Применяясь к перспективам преподавания теологических дисциплины в МИФИ, можно сказать, что новому поколению физиков не помешает понимание того, что имели в виду их великие предшественники, которым не были чужды теологические интуиции. Хотелось бы, чтобы выпускники МИФИ смогли проследить за мыслью английского физика-теоретика Джона Полкинхорна в его книге "Квантовая физика и теология: неожиданное родство", чтобы они могли понять, что имеет в виду Макс Планк, когда говорит в конце своей книги "Религия и естествознание": "Куда ни кинь взгляд, мы никогда не встретим противоречия между религией и естествознанием, а, напротив, обнаруживаем полное согласие как раз в решающих моментах. Религия и естествознание не исключают друг друга, как кое-кто ныне думает или опасается, а дополняют и обуславливают друг друга".

Теология может предложить мосты, ведущие из экзистенциальных тупиков научного метода в область метафизики. Надо учитывать, что количество научных тупиков растет, а в качестве альтернативы теологической интуиции выступает уже даже не агностицизм, а магизм и эзотеризм. Подрастающему поколению ученых придется искать мировоззренческий базис для крайне переусложненной научной картины мира, и важно, чтобы этот базис формировался серьезными теологическими знаниями.

Отношение теологии к другим наукам весьма сходно с отношением математики к естествознанию: это залог фундаментальности познания.

***

Подводя итог, можем констатировать, что в глазах оппонентов процесс легализации теологии в России, как равноправного с прочими образовательного и научного направления, представляется незаконной, неисторичной, недальновидной идеологической агрессией со стороны Церкви, попыткой внедрить в академическую среду инородный элемент.
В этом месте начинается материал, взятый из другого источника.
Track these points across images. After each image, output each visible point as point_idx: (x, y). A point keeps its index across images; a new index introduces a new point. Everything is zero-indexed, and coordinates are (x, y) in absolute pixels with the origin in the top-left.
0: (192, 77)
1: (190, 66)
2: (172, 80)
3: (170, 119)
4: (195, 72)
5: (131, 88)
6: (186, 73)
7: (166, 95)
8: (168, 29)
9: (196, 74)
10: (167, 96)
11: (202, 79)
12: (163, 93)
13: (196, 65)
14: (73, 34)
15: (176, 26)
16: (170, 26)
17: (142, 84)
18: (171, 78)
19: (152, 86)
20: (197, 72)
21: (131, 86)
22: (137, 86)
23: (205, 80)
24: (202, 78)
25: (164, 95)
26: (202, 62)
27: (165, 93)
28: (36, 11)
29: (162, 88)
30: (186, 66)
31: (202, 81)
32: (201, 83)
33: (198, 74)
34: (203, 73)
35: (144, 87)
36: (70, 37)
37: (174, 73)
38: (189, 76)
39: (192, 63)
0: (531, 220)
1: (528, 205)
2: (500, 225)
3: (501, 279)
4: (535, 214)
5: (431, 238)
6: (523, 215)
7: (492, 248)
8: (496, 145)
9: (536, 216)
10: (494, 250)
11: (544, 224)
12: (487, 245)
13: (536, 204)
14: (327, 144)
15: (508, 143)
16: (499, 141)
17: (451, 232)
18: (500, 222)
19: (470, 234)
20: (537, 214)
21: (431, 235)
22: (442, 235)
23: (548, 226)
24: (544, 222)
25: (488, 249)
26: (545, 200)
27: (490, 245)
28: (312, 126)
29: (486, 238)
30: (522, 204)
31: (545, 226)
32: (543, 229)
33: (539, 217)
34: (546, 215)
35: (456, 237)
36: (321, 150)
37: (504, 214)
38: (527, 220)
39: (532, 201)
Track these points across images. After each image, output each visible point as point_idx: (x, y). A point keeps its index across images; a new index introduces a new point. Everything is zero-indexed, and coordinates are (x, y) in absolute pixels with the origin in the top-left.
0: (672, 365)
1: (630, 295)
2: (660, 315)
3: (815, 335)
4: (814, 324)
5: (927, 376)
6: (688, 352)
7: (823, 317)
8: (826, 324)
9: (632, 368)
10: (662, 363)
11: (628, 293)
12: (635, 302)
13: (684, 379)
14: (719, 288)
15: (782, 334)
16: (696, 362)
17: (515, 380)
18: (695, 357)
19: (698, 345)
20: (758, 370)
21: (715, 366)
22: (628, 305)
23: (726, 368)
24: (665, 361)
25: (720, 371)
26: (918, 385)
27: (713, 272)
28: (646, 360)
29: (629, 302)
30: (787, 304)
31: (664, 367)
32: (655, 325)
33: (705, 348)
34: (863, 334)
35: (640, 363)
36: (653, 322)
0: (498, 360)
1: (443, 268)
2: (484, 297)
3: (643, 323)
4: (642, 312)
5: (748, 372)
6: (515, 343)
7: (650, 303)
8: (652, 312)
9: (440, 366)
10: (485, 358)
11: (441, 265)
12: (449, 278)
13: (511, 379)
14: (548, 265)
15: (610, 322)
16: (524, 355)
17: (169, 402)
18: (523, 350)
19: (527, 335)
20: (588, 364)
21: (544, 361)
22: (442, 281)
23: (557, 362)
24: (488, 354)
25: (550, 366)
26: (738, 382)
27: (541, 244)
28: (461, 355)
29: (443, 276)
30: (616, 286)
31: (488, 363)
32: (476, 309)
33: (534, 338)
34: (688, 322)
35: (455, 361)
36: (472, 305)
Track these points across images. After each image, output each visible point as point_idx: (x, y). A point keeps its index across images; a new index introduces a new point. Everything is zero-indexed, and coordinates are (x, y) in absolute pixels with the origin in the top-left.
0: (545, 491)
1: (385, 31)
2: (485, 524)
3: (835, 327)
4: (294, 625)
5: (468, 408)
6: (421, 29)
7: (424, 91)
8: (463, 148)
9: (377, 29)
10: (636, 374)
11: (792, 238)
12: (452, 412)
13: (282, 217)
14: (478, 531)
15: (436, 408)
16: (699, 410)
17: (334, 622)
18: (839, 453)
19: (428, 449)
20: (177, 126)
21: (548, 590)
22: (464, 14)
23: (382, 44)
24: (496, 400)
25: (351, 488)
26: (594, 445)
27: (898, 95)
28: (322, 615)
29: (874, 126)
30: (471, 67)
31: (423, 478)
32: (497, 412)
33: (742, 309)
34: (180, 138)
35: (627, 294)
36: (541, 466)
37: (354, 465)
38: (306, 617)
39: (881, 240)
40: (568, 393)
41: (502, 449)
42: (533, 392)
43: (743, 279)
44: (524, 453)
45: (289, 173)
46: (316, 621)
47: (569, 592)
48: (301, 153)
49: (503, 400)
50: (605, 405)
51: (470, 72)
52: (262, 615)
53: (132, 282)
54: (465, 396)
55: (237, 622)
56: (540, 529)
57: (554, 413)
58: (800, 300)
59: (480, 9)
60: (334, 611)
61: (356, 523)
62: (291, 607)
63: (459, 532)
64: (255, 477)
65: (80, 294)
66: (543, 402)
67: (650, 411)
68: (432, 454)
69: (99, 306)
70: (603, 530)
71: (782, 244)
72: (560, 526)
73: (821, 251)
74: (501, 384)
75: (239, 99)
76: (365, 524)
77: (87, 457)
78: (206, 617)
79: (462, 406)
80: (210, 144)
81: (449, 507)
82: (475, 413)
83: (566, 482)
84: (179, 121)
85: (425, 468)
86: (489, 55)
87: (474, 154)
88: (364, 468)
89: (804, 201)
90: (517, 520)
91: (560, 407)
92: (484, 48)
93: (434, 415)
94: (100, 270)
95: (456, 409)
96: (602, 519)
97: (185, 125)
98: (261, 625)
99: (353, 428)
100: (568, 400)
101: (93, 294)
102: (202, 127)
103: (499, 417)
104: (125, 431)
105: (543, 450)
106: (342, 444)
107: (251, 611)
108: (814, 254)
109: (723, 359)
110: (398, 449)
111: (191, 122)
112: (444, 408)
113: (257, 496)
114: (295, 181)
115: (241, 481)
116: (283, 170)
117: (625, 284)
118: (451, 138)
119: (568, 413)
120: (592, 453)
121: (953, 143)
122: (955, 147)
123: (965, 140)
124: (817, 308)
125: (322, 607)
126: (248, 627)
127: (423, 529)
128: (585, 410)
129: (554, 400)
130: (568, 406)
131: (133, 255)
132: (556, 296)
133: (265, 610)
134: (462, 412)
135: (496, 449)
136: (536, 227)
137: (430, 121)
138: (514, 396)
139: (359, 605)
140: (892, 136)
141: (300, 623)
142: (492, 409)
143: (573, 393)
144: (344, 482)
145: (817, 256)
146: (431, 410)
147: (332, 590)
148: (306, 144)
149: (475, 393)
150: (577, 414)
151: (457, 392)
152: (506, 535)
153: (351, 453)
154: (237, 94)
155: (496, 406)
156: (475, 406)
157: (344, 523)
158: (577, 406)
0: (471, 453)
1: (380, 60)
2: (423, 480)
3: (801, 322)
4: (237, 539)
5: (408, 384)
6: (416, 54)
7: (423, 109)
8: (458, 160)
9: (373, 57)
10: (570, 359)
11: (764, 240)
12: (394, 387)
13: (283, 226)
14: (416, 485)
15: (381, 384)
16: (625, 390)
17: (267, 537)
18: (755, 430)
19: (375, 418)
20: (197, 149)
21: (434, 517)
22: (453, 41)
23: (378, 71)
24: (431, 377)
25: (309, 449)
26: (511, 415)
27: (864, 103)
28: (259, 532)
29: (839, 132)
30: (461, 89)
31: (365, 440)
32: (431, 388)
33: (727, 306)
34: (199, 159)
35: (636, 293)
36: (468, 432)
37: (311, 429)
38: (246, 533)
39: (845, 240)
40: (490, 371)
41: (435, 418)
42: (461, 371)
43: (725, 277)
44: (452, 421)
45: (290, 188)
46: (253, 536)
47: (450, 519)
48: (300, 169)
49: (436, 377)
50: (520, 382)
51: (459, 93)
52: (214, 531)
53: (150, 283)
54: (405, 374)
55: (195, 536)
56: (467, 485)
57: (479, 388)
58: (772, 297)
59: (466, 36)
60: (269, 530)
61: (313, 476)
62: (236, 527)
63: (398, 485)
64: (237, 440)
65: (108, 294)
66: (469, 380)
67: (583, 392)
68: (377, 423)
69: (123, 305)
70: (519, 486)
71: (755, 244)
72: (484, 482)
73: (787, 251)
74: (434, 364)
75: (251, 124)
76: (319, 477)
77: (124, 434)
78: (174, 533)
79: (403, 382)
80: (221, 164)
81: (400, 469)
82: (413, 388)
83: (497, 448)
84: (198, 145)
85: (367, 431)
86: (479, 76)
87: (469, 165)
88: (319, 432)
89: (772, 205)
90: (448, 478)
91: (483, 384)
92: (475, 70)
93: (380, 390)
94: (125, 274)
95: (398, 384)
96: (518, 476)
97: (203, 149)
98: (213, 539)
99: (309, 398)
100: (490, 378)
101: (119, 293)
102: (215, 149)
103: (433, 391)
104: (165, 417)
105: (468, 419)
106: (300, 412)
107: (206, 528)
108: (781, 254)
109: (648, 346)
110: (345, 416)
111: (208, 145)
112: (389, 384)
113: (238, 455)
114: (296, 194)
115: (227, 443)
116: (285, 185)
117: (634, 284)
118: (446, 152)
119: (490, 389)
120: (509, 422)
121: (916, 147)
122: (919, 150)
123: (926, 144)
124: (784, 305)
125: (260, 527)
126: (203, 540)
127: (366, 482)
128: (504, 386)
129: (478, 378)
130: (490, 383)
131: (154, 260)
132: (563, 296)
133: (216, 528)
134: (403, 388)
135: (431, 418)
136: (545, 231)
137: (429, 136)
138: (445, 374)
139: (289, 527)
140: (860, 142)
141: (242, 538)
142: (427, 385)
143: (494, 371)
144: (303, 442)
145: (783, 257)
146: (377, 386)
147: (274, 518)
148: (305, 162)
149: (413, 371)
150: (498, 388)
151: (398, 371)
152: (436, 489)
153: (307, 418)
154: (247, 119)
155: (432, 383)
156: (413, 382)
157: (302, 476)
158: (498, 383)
В русле таких представлений единственный удовлетворительный для оппонентов сценарий — возвращение богословию того положения, которое оно имело в СССР.

Приводимые при этом аргументы оказываются несостоятельными. Они не учитывают ни дореволюционный отечественный, ни зарубежный опыт и остаются глухими к переживаемому Россией религиозному возрождению. Процесс целенаправленного уничтожения богословской инфраструктуры и выкорчевывания богословских смыслов из образовательного и научного процесса в течение всего советского периода по умолчанию подается как естественный. Нанесенный таким образом урон отечественной науке, образованию и в результате народу не воспринимается как таковой. Ставится знак равенства между доступностью теологических дисциплин для желающих и обязательностью соответствующей веры для всех.

Таким образом, оппоненты демонстрируют принципиальное неприятие общественного измерения веры и религии, выступают за удержание религиозности в рамках частной жизни, "домашнего употребления". Предполагается, что жизнь общества и государства (как наивысшей формы организации жизни общества) основывается на некоем общем нейтральном "светском" мировоззрении или протекает вне влияния мировоззрения членов этого общества.

С богословской точки зрения такие представления утопичны. Выстраивание общественной жизни на таких принципах чревато масштабными злоупотреблениями религиозным интересом людей, нанесением ущерба их жизни и здоровью.

Будем надеяться, что первая фаза дискуссии сменится более вдумчивым и конструктивным диалогом, обращенным к действительным, а не вымышленным проблемам теологического образования и науки.